Police arrested the suspected attacker, a former student in his 20s named Mohammed Moguchkov, who was on France's terror watchlist for suspected radicals.

Authorities have suggested a probable link to the ongoing violence in the Middle East, with President Emmanuel Macron denouncing the incident as an act of "Islamist terror".

An extra 7,000 soldiers will be deployed to protect the public, the government said on Saturday.

While security forces are not responding to a specific threat, "there is an extremely negative atmosphere, notably due to the call to take action", said Interior Minister Gerald Darmanin, telling TF1 television that there was "doubtless" a link with the latest conflict in Israel and the Gaza Strip. 

The maximum alert serves "to instruct all administrations to be vigilant", he said.

The extra soldiers will be deployed from Operation Sentinelle, a French military operation ordered in the aftermath of the January 2015 attacks to protect parts of the country deemed sensitive from terrorism.

The deployment will be completed by Monday evening, according to the Elysee presidential palace.

Multiple arrests

"This school was struck by the barbarity of Islamist terrorism," Macron said after visiting the campus, adding that the victim had "probably saved many lives" with his courage in blocking the attacker.

Macron said another attempted attack in a different region had been foiled by security forces.
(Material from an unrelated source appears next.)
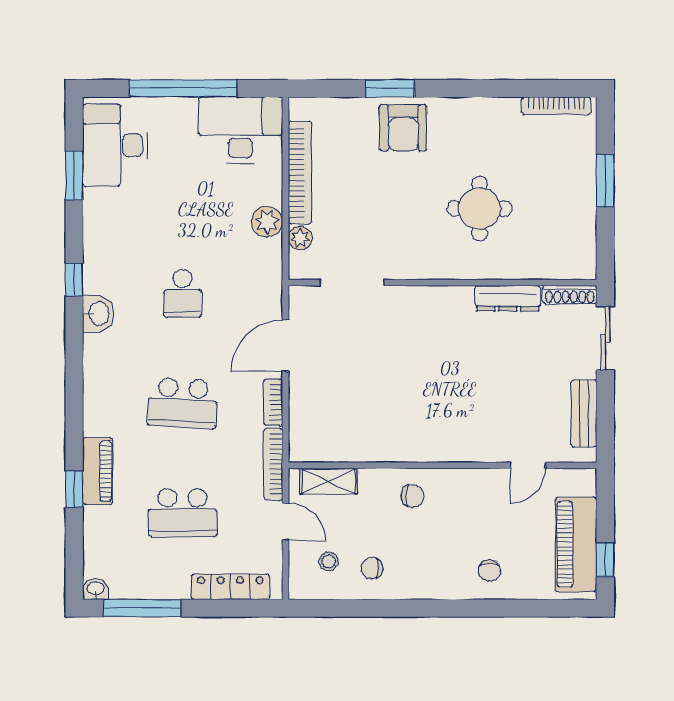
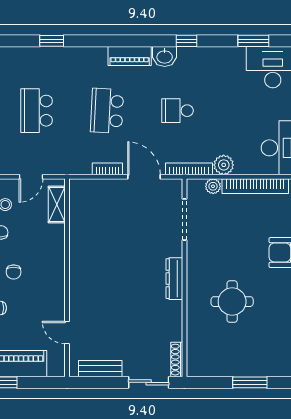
dresser: (508, 298) -> (174, 279), moved
bookcase: (273, 464) -> (189, 169), moved
piano: (98, 471) -> (130, 56), moved
chair: (412, 496) -> (14, 272), moved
According to the interior ministry, a "radicalised" man was arrested leaving a prayer hall in the Yvelines region of Paris for carrying a prohibited weapon.

A total of eight people were in police custody on Friday, a police source said.

In addition to the attacker, several members of his family were arrested "for the purposes of the investigation", including one of his brothers and his sister, other police sources said.

Moguchkov is from Russia's mainly Muslim southern Caucasus region of Chechnya.

He was already on a French national register known as "Fichier S" as a potential security threat, a police source told AFP, and under electronic and physical surveillance by France's domestic intelligence agency, the DGSI.

No pupils hurt

The victim, a French teacher, was stabbed in the throat and chest.

Among those wounded were a school security guard who was stabbed multiple times and is fighting for his life, and a teacher in a less serious condition, the source added.

A cleaner was also hurt, according to anti-terror prosecutor Jean-Francois Ricard.

No pupils at the school were hurt, another police source said.

The attack comes almost three years to the day after the 16 October 2020 beheading of teacher Samuel Paty near his school in a Paris suburb.

France has suffered a series of attacks by Islamist extremists since 2015. There has been a relative lull in recent years, though officials have warned that the threat remains.